• Record extracts
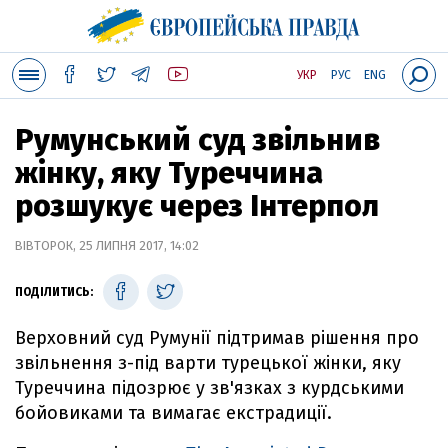
УКР
РУС
ENG
Румунський суд звільнив
жінку, яку Туреччина
розшукує через Інтерпол
ВІВТОРОК, 25 ЛИПНЯ 2017, 14:02
ПОДІЛИТИСЬ:
Верховний суд Румунії підтримав рішення про
звільнення з-під варти турецької жінки, яку
Туреччина підозрює у зв'язках з курдськими
бойовиками та вимагає екстрадиції.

• Goal of the exercise
Where does the word "Туреччина" occur in the data? Copy every line that has it.

• Solution for this task
жінку, яку Туреччина
Туреччина підозрює у зв'язках з курдськими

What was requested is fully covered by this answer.